ELGAR: His First Electric Recordings – Pomp and Circumstances Marches, Bach-Elgar Fantasia and Fugue, Enigma Variations – Pristine Audio

by | Jan 29, 2026 | Classical CD Reviews, Classical Reissue Reviews | 0 comments

ELGAR: His First Electric Recordings – Pomp and Circumstances Marches, Bach-Elgar Fantasia and Fugue, Enigma Variations, Cockaigne Overture – Royal Albert Hall Orchestra/ Sir Edward Elgar – Pristine Audio PASC 762 (65:25, detailed contents listed below) [www.pristineclassical.com] ****:

Producer and Restoration Engineer Mark Obert-Thorn turns to the banner year 1926, when in Apil and August of that year Sir Edward Elgar took the podium of the Royal Albert Hall Orchestra to engage in what he celebrated as “the greatest discovery made up to that time in the history of the gramophone,” the electrical recording process. Collectors should both embrace this release from Pristine Audio and a companion disc from SOMM Recordings “Elgar from the Archives, Vol. I: Premiere Recordings Remastered” (Somm Ariadne 5046), which restores acoustic performances, 1919-1924, produced by Siva Oke and Lani Spahr. Together, we receive a firm accounting of Elgar’s earliest incursions into recorded posterity from him and those musicians he entrusted with preserving his legacy.

The program opens jingoistically enough with Elgar’s lively 1901 Cockaigne Overture (27 April 1926), an appreciation of the City of London, with its history as “the Land of Delights,” by way of 13th Century poet Rutebeuf. In one unbroken movement, the work subdivides into seven programmatic sections, the good cheer and bustle of London evolve into a “Lovers’ Romance” in E major and then into alternately militant and pious meditation, the military band and the church, respectively, and concluding “In the Streets.” The city-scape’s energy, brash timpani girded by the use of tubas as substitutes for string basses, has Elgar in full throttle, quite relishing his city in terms of open affection, literally nobilmente in the manner of Peter Breughel, the Elder, portraying even excess with endearment, the gift of “the lazy, luscious land.”

## Problem statement
Copy out the whole review of Elgar's first electric recordings above, word for word.

## Given records
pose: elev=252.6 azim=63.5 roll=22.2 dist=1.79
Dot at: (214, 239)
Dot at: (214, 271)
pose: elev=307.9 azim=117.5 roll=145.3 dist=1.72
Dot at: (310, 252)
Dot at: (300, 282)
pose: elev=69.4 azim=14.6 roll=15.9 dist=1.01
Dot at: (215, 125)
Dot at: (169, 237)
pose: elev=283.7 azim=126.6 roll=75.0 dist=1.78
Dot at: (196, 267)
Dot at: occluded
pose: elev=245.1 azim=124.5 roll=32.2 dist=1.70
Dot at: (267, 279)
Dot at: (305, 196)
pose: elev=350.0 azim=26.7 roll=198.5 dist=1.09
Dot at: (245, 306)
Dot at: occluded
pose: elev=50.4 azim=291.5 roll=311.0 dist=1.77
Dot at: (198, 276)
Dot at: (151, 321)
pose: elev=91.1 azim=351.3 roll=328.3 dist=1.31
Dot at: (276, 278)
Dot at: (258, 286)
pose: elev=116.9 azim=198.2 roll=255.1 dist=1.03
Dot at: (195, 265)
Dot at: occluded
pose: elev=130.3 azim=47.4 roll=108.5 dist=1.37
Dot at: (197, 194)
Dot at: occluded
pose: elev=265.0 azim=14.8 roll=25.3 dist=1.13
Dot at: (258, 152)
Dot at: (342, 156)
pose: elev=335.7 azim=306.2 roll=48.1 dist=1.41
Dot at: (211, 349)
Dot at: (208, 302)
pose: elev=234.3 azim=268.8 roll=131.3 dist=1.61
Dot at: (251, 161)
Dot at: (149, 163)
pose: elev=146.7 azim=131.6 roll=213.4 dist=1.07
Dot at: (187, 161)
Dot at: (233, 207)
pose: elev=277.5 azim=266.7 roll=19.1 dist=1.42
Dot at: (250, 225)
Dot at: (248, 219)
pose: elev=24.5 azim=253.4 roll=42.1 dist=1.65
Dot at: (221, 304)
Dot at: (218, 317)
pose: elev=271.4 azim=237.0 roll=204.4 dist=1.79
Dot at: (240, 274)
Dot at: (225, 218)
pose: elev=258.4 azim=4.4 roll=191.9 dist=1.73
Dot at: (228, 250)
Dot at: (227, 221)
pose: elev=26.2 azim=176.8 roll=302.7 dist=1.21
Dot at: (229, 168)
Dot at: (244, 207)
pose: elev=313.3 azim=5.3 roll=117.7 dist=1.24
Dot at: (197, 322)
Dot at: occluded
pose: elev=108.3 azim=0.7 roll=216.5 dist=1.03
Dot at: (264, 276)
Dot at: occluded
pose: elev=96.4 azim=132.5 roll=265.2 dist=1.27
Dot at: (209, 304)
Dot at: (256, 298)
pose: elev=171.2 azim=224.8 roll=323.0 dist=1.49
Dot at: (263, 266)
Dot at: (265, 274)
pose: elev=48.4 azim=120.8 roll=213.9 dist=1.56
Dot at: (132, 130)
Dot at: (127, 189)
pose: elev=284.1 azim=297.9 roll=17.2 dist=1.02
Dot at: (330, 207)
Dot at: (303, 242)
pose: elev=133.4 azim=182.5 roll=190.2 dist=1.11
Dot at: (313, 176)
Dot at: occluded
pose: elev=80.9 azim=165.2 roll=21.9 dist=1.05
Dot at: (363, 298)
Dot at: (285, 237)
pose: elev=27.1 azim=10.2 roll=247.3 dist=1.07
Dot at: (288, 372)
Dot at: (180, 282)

## Expected answer
ELGAR: His First Electric Recordings – Pomp and Circumstances Marches, Bach-Elgar Fantasia and Fugue, Enigma Variations – Pristine Audio

by | Jan 29, 2026 | Classical CD Reviews, Classical Reissue Reviews | 0 comments

ELGAR: His First Electric Recordings – Pomp and Circumstances Marches, Bach-Elgar Fantasia and Fugue, Enigma Variations, Cockaigne Overture – Royal Albert Hall Orchestra/ Sir Edward Elgar – Pristine Audio PASC 762 (65:25, detailed contents listed below) [www.pristineclassical.com] ****:

Producer and Restoration Engineer Mark Obert-Thorn turns to the banner year 1926, when in Apil and August of that year Sir Edward Elgar took the podium of the Royal Albert Hall Orchestra to engage in what he celebrated as “the greatest discovery made up to that time in the history of the gramophone,” the electrical recording process. Collectors should both embrace this release from Pristine Audio and a companion disc from SOMM Recordings “Elgar from the Archives, Vol. I: Premiere Recordings Remastered” (Somm Ariadne 5046), which restores acoustic performances, 1919-1924, produced by Siva Oke and Lani Spahr. Together, we receive a firm accounting of Elgar’s earliest incursions into recorded posterity from him and those musicians he entrusted with preserving his legacy.

The program opens jingoistically enough with Elgar’s lively 1901 Cockaigne Overture (27 April 1926), an appreciation of the City of London, with its history as “the Land of Delights,” by way of 13th Century poet Rutebeuf. In one unbroken movement, the work subdivides into seven programmatic sections, the good cheer and bustle of London evolve into a “Lovers’ Romance” in E major and then into alternately militant and pious meditation, the military band and the church, respectively, and concluding “In the Streets.” The city-scape’s energy, brash timpani girded by the use of tubas as substitutes for string basses, has Elgar in full throttle, quite relishing his city in terms of open affection, literally nobilmente in the manner of Peter Breughel, the Elder, portraying even excess with endearment, the gift of “the lazy, luscious land.”